子育て家庭を支える地域インフラづくりに取り組むmerry attic(メリーアティック)は、子どもやその家族を取り巻く社会課題の解決に取り組む団体を支援する「みてね基金」の2026年度継続助成を、宿泊を伴う子どもの居場所「ショートステイ」のモデル実証に向けた基盤強化に活用する。虐待予防につながる「子どもショートステイ」の全国設置に向けたモデル実証を開始した。
ショートステイの受け皿不足が全国的に発生
全国の児童相談所による虐待相談対応件数は2年連続で22万件台となっており(※1)、育児負担や孤立への対策は喫緊の課題となっている。

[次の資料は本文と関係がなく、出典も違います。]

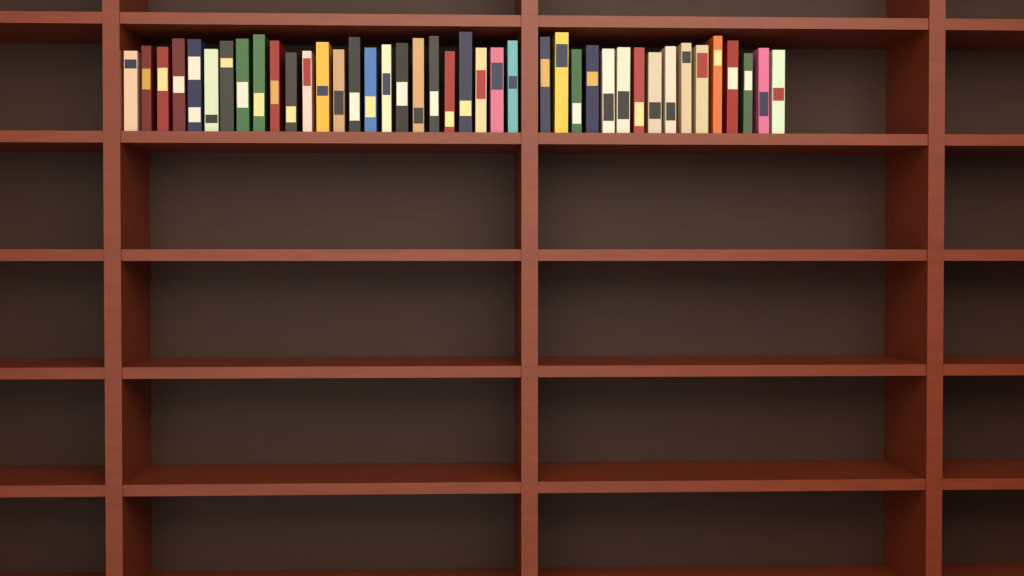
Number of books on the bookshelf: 41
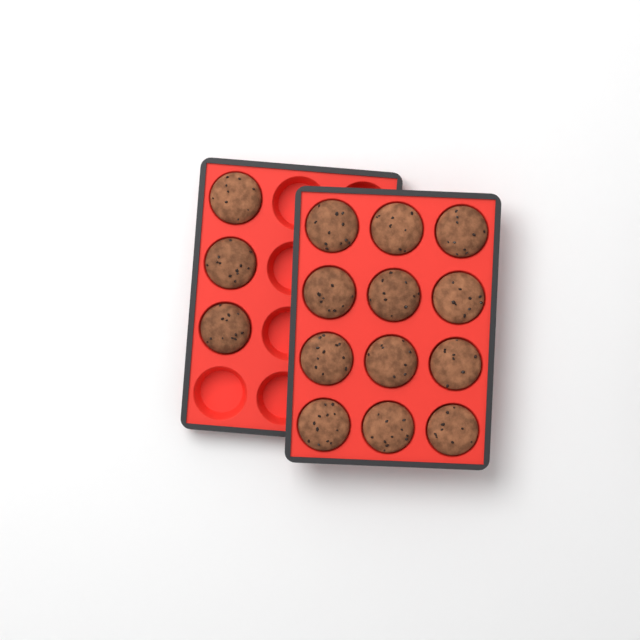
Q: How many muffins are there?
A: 15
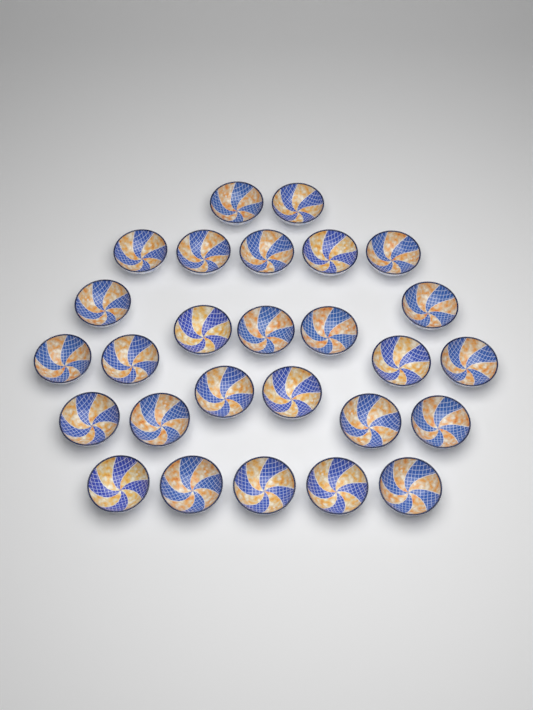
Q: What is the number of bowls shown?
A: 27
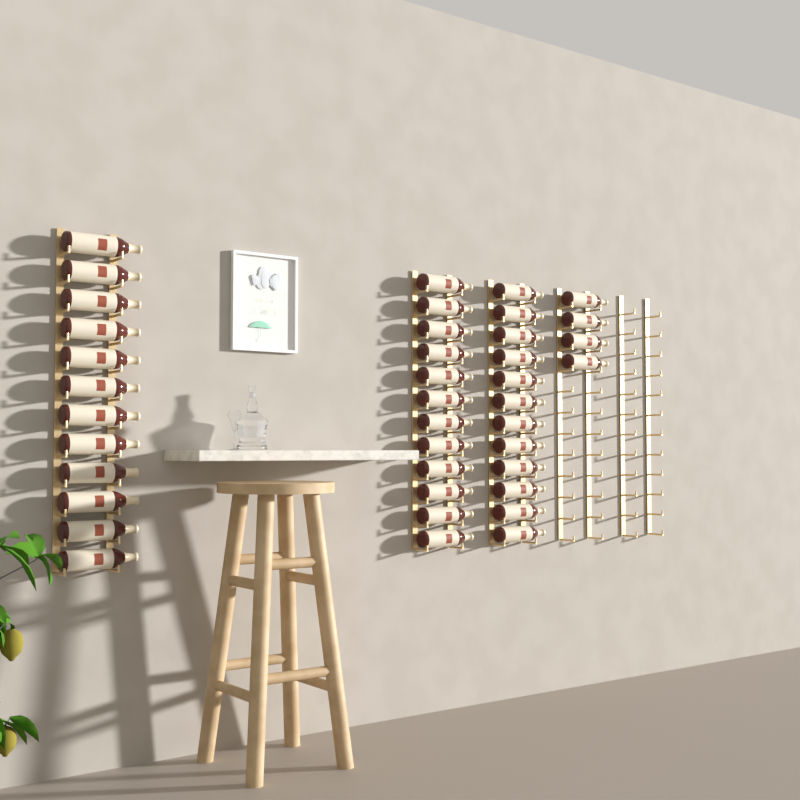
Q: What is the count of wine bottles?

2021年公表の内閣府調査によると、2015年調査と比較して「子育てによる精神的疲れが大きい」が14.6ポイント増加(※2)。2025年に発表された研究では、母親の社会的孤立や育児ストレスと児童虐待リスクとの関連が示されており(※3)、保護者が一時的に育児から解放され、リフレッシュや休息をとるレスパイトケアが虐待リスクの低減に有効であることも、複数の研究で報告されている。
しかし現行の「子育て短期支援事業」は、児童養護施設等の空き部屋活用を前提とした制度であり、本体施設も満員に近い状態が多く、児童養護施設等を持たない小規模自治体では事業実施が難しいことから、ショートステイの受け皿不足が全国的に発生している。
メリーアティックの取り組みと課題

メリーアティックは、「子育て社会を、頼れる空気感で満たしていく」というミッションの実現に向けて「独立型子どもショートステイ」を運営。埼玉県戸田市、東京都(葛飾・中野)、京都府京都市、那覇市などを拠点に、学童保育、子ども食堂などさまざまな子育て支援事業を展開している。
メリーアティックが地域の住宅や子ども支援施設などを活用して運営する京都市・東京都(葛飾区・中野区)のショートステイ施設では、それぞれ年間延べ1,800名の利用実績があり、全国自治体平均(人口30万人以上の1自治体あたりの年間平均利用人数)の約4倍のニーズが可視化(※4)されているとのこと。
しかしメリーアティックが実践する「独立型ショートステイ」は、利用者負担を軽減する制度は存在する一方、運営側に対する財政支援は限定的で安定的な財源確保が難しいという課題があるという。
そのため、地域の住宅等を活用した「独立型ショートステイ」が全国各地へ広がっていくことを目指し、持続可能な仕組みづくりに向けた実証を行うこととなった。